LISTED ENTRIES Block Start

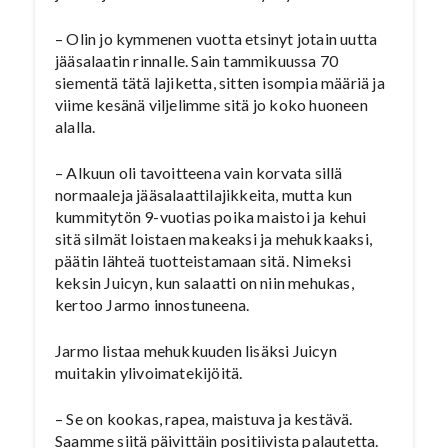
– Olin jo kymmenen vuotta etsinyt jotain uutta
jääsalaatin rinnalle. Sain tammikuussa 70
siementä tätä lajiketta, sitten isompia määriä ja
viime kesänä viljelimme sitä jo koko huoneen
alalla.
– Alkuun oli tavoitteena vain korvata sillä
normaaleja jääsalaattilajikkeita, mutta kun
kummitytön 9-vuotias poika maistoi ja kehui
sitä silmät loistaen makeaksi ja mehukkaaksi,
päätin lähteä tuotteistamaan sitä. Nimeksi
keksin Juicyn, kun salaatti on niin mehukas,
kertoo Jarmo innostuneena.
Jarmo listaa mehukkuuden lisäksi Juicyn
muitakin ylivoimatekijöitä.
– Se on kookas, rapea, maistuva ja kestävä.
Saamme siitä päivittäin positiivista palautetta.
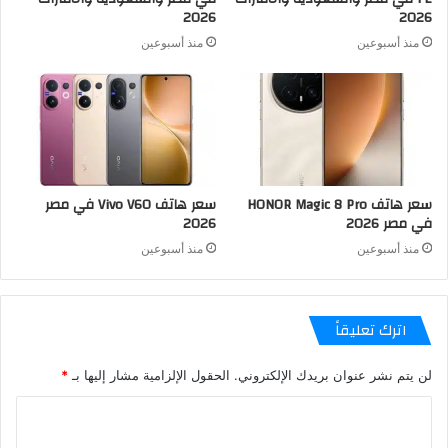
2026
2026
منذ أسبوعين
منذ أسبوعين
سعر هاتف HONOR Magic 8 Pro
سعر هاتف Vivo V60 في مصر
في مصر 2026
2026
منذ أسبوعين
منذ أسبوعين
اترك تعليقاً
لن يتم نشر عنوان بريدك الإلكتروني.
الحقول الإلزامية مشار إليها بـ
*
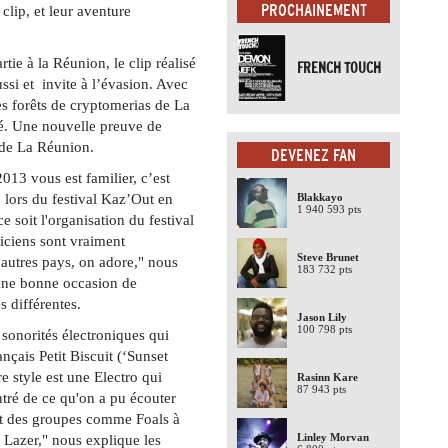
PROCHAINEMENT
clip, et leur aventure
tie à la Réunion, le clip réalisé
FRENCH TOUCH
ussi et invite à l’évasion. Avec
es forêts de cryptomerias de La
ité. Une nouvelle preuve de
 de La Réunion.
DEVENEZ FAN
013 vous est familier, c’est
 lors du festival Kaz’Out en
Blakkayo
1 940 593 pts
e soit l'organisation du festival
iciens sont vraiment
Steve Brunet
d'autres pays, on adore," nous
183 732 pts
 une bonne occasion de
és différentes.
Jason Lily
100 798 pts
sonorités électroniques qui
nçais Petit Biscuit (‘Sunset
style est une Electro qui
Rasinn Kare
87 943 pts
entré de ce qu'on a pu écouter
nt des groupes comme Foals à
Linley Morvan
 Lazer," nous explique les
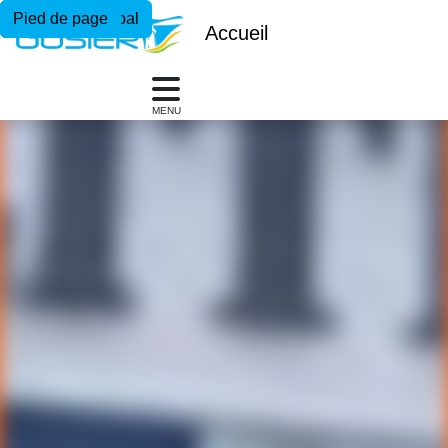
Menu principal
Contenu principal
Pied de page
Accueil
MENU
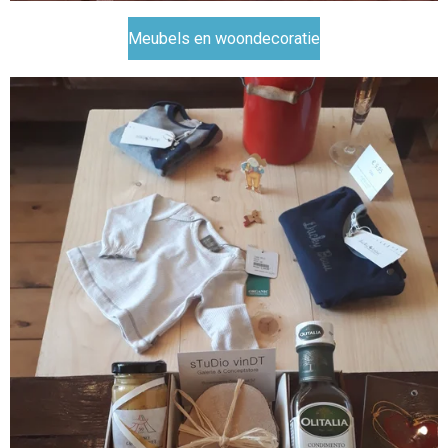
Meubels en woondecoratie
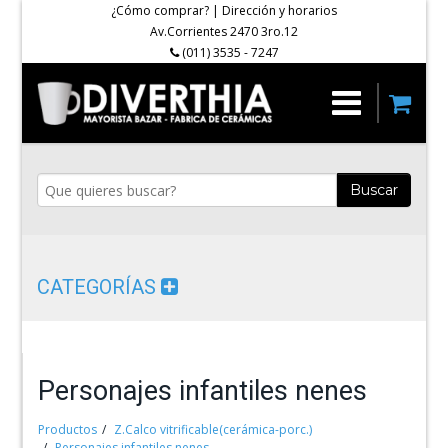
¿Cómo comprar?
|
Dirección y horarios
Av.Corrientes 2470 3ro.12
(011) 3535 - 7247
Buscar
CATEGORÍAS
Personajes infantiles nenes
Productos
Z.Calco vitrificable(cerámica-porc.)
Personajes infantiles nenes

LISTED ENTRIES Block End

Copy out each line of the material above that holds the word "nous".

d'autres pays, on adore," nous
 Lazer," nous explique les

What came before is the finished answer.